CD-12 Democratic Candidates Face NAACP Forum in Somerset
Thirteen CD-12 Democratic hopefuls answered NAACP questions on housing, AI displacement, and immigration at Lincoln Gardens church in Somerset.
Dozens of Democratic candidates packed First Baptist Church of Lincoln Gardens in Somerset on Saturday, auditioning for the chance to flip New Jersey’s 12th Congressional District in 2026. The New Brunswick Area Branch of the NAACP ran the forum. The questions weren’t soft.
Before any candidate said a word, The Rev. Pastor Dante Quick had already drawn a line in the sand.
“ICE is a modern-day Klan institution,” Quick told the crowd, naming the thing directly. He wanted to know where these candidates stood on AI job displacement hitting Black and brown communities hardest, on a tax code that he said grinds working people down, and on an economy pushing families out of their own neighborhoods. “The middle class does not exist,” Quick said. “It exists. We know that in this room,” he said — that last remark aimed squarely at the wealth gap the candidates would spend the next several hours dancing around.
Hard. But that’s Central Jersey telling it straight.
After The Rev. Pastor Charles Boyer introduced debate moderator the Reverend Dr. Bernadette Glover, thirteen candidates settled into chairs arranged in alphabetical order. Matt Adams, Sue Altman, Brad Cohen, Elijah Dixon, Adam Hamawy, Green Party candidate Andres Jimenez, Kyle Little, Plainfield Mayor Adrian Mapp, Assemblywoman Verlina Reynolds-Jackson, Shanel Robinson, Squire Servance, Jay Vaingankar, and Samuel Wang. Every single one of them pledged to reject corporate campaign money. When Boyer mentioned outgoing U.S. Rep. Bonnie Watson Coleman, who’s represented CD-12 since 2015 and won’t seek re-election, the whole room stood up.
Reynolds-Jackson went back to where she started. “My career as a social worker, I started in housing, making sure people in vulnerable situations had a place to go,” she said. She came out for housing trust programs, for funding community churches directly, and for a living wage rather than a minimum wage. She made clear those aren’t the same thing.
Mapp didn’t dress it up. “I would change the tax code so corporations would pay more,” the Plainfield mayor said. Short and done.
Servance, who runs a business, said it twice because once apparently wasn’t enough: democracy is not for sale.
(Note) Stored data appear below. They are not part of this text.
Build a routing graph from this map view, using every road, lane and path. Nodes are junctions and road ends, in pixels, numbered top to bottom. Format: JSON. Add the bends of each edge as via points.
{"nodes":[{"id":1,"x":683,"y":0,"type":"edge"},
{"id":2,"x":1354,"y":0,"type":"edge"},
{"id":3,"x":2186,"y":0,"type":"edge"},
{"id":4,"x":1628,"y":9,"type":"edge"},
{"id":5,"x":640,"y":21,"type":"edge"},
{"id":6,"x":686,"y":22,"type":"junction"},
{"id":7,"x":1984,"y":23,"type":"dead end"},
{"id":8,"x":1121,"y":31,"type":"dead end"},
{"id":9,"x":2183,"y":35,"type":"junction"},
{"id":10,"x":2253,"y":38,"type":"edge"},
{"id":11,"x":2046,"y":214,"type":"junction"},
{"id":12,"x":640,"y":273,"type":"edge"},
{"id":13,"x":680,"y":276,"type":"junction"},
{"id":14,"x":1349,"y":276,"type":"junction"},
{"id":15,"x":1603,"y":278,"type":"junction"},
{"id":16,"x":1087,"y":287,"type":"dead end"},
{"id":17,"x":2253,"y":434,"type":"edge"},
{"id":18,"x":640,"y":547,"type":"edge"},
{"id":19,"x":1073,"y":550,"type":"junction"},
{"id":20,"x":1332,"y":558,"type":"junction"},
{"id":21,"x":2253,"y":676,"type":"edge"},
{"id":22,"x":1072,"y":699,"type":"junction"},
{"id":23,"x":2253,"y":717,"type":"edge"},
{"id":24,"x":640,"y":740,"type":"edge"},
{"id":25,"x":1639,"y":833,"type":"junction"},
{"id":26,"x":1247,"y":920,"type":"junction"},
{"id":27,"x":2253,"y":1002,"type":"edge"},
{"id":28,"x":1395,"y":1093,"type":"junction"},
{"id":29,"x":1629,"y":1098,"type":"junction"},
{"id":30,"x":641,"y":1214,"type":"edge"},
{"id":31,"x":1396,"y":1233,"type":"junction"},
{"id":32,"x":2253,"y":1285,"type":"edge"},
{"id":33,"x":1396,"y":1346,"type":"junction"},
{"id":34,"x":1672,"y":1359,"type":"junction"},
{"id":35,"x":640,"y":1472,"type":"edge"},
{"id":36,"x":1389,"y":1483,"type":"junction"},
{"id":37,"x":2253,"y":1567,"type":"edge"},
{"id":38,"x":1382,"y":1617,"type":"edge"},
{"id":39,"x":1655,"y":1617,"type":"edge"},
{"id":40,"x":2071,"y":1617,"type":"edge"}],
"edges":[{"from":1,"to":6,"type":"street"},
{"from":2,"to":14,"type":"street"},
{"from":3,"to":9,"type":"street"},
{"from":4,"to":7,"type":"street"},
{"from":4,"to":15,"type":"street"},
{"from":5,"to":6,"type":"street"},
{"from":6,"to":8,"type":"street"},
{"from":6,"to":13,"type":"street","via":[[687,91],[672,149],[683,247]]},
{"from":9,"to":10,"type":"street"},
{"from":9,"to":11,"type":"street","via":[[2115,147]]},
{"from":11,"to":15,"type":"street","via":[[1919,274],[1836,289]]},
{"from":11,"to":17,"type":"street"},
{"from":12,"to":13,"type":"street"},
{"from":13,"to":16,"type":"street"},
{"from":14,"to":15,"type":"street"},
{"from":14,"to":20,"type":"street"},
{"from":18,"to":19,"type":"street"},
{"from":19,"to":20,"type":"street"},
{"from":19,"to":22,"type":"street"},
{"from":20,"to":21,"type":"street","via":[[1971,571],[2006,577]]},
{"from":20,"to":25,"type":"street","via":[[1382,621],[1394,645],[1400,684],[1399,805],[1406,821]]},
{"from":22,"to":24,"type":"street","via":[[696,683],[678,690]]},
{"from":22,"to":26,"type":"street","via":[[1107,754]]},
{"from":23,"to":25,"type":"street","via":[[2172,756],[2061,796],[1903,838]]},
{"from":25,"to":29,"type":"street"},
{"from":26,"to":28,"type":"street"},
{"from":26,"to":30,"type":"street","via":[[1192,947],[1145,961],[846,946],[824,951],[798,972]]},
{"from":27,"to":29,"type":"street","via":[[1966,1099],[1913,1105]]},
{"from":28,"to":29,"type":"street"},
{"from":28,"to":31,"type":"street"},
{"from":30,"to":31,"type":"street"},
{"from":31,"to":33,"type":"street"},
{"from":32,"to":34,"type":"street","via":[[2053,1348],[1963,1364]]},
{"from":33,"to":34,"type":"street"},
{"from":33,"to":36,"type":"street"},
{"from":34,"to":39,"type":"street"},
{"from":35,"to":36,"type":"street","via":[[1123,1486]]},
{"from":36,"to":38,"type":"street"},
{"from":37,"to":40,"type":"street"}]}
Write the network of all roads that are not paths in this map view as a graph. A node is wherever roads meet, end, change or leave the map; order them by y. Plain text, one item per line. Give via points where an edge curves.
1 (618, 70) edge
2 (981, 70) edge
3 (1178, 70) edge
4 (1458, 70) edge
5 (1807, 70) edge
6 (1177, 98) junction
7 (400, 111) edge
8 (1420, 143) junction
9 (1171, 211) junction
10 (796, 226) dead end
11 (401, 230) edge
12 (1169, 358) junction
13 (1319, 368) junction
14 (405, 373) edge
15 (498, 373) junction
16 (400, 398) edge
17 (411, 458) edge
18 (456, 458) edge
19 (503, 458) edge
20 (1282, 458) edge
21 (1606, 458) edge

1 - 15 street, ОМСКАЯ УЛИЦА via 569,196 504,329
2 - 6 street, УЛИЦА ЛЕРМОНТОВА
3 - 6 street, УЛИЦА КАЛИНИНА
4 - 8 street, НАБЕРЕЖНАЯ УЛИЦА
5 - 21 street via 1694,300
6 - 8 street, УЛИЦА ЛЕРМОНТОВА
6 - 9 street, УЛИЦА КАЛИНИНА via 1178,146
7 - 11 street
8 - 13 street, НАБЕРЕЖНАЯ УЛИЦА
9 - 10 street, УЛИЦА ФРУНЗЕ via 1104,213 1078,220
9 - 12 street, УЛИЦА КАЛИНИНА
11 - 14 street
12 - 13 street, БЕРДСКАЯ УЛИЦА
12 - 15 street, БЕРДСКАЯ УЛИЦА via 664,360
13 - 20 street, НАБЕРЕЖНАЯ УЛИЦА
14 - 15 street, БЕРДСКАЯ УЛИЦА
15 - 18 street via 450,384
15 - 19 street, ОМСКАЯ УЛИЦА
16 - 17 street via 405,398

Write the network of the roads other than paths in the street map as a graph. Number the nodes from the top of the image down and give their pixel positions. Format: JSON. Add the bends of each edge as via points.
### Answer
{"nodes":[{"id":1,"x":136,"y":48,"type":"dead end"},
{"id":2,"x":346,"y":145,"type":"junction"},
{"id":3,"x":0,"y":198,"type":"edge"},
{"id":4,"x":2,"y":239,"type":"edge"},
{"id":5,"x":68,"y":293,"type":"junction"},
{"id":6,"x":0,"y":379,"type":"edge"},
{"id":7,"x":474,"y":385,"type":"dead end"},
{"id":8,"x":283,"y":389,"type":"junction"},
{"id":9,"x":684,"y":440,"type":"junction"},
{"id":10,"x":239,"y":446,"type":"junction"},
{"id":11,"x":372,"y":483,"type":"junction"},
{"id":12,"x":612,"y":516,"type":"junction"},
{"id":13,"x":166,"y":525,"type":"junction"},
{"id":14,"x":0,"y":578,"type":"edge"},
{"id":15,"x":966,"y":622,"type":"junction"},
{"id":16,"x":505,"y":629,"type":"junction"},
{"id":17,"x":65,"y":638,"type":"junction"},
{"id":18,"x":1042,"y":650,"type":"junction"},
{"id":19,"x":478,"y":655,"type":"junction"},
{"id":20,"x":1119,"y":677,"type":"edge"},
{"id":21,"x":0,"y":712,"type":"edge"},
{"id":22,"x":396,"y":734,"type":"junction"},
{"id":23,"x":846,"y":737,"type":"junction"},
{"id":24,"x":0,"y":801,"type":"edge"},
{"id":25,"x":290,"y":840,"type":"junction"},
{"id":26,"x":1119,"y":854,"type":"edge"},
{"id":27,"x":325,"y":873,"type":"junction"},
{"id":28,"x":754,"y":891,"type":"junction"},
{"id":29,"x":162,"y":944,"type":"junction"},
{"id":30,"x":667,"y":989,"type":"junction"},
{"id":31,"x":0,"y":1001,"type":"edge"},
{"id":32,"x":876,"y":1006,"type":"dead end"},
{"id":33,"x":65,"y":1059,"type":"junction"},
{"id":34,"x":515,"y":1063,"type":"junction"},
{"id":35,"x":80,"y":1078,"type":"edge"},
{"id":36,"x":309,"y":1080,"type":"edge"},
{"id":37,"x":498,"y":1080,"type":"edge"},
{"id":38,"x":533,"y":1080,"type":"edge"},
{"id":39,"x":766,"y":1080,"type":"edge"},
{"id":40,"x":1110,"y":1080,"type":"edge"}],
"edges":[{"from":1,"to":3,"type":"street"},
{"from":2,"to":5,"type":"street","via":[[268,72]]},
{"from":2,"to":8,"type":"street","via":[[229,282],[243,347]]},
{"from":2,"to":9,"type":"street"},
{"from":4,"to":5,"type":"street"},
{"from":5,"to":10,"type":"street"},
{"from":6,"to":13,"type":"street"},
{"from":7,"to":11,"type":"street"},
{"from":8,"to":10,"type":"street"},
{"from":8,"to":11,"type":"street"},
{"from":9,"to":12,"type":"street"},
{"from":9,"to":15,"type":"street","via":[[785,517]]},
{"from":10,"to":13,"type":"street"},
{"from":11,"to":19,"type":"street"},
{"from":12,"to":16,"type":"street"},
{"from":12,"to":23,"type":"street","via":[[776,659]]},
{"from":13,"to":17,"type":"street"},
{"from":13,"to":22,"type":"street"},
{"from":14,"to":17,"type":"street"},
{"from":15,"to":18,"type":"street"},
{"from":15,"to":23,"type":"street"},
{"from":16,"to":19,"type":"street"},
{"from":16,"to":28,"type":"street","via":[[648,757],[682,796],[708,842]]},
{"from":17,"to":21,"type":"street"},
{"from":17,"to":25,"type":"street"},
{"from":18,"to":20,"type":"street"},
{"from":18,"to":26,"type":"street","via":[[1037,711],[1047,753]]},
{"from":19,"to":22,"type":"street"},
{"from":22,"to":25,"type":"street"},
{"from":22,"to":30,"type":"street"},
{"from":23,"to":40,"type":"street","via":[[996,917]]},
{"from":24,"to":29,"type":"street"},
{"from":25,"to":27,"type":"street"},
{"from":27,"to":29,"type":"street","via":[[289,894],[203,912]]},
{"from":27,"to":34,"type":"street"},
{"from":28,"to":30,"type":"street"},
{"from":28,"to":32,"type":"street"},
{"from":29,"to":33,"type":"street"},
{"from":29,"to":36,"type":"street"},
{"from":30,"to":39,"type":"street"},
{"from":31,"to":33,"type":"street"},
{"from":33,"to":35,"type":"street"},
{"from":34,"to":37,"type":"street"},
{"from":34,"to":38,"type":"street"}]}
Cohen, who serves as mayor of East Brunswick, didn’t flinch on the wealth question. “It exists. We know that in this room,” he said. “Billionaires have done incredibly well, and that hurts people in communities of color.” He came out for baby bonds, pointing to the work U.S. Sen. Cory Booker has done pushing that idea forward.
The forum, organized by the New Brunswick Area Branch of the NAACP and covered in detail by InsiderNJ, drew a packed congregation that wasn’t there to hear campaign boilerplate. CD-12 stretches across parts of Mercer, Middlesex, and Somerset counties, running through Trenton, Princeton, and New Brunswick. Watson Coleman’s retirement opens a seat that doesn’t come open often, and every candidate in that room knows it.
Quick’s framing didn’t disappear once the candidates started talking. It hung over the whole thing. He didn’t ask whether these folks supported the right policies in a general way. He asked whether they understood what’s actually happening to the communities he’s been watching for years, the housing instability, the AI-driven job losses nobody in Washington wants to talk about honestly, the tax structure that’s been extracting wealth from working people for decades. The candidates all said the right words. Whether any of them can deliver in a district this complicated is the question that won’t get answered until November 2026.